Congressional Budget Office: Medicare Demonstrations Ineffective at Reducing Costs, Improving Efficiency

Medicare demonstrations designed to improve health care quality and
efficiency have largely failed to result in savings, according to the results
of investigations summarized in a Congressional Budget Office brief.

In the brief, the Congressional Budget Office (CBO) noted an evaluation
of 10 major demonstrations by independent researchers showed that most programs
have failed to reduce Medicare spending.

“In nearly every program, spending was either unchanged or
increased relative to the spending that would have occurred in the absence of
the program, when the fees paid to the participating organizations were
considered,” Douglas W. Elmendorf, the director of CBO, wrote in his
CBO’s Director’s Blog.

“The outcomes of these demonstrations are not surprising, nor
should they be to anyone with a rudimentary understanding of how markets
work,” B. Sonny Bal, MD, JD, MBA, told O&P Business
News’
sister publication, Orthopedics Today. “In essence,
the government, as a major participant in the health care market, micromanaged
disease management and attempted to fine-tune payment schemes based on selected
measured outcomes. The result, not surprisingly, is more cost and not much
change.”

Medicare spending was more likely to be reduced through programs that
featured substantial interaction with physicians and significant in-person
interaction with patients, the brief noted — but even these programs, when
averaged, failed to achieve savings substantial enough to offset their fees.

According to information posted on CBO’s Director’s Blog, one
of the four value-based payment demonstrations resulted in Medicare savings.

------------------------------------

YOUR TASKS ->
1 > Answer these questions about the report on Medicare demonstrations:
(a) How many major demonstrations did independent researchers evaluate?
(b) Who is the director of the Congressional Budget Office?
(c) Of the four value-based payment demonstrations, how many resulted in Medicare savings?
2 > Continue the report on Medicare demonstrations from its last sentence.

Saved entries ->
------------------------------------

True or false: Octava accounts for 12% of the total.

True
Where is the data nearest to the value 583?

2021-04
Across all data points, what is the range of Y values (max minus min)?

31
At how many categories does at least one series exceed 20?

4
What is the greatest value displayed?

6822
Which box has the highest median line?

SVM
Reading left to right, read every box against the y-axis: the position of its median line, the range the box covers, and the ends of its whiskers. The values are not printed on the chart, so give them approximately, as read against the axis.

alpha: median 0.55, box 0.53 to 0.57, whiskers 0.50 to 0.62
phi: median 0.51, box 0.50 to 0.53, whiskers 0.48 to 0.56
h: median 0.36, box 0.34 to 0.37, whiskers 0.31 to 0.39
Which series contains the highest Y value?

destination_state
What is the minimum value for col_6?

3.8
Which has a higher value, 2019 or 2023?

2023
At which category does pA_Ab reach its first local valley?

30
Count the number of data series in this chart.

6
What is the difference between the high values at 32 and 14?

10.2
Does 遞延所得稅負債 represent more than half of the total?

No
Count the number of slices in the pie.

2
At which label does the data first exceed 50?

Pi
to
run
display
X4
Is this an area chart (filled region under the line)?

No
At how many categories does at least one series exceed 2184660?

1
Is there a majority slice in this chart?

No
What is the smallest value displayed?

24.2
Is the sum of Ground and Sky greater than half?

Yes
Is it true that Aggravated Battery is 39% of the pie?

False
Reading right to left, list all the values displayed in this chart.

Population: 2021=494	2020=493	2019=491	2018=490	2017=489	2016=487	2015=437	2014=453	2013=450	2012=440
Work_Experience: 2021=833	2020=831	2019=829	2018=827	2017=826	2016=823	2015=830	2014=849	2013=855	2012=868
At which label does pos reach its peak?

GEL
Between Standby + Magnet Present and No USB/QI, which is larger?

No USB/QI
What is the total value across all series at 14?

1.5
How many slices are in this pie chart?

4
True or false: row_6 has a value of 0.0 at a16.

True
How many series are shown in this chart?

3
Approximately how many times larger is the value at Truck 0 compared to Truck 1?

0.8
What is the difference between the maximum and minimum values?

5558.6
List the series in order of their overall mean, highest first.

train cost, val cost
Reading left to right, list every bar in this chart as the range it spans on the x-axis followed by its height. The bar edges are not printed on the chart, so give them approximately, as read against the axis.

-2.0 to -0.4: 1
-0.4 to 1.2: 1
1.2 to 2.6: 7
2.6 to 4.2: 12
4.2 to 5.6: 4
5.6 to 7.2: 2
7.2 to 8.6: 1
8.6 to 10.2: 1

------------------------------------

TASK RESPONSES ->
1 >
(a) 10
(b) Douglas W. Elmendorf
(c) One

2 >
The others resulted in either little or no savings.

“During the 2 decades of so-called disease management schemes,
there must have been a necessary, added cost component related to the disease
micromanagement regimes themselves,” Bal, an said. “Health care
practitioners negotiated around the onerous regulations and expectations, and
ended up providing care closest to that which they were trained to anyway. At
the end of the day, the outcomes were largely unchanged — both in terms of
disease and treatment outcomes — and related costs were higher to reflect
the costs of regulation itself.”

According to the CBO brief, one of the hurdles to lower spending and
increase the quality of health care is Medicare’s fee-for-service payment
system. The system, according to the brief, “rewards providers for
delivering more care, but does not pay them for coordinating with other
providers.” Other problems highlighted by the brief lie in the
nation’s decentralized health care delivery system.

The brief concludes programs that involve disease management and care
coordination or value-based payment will have to undergo changes to their
payment and delivery systems so spending reductions can be properly achieved
and the quality of care can be improved.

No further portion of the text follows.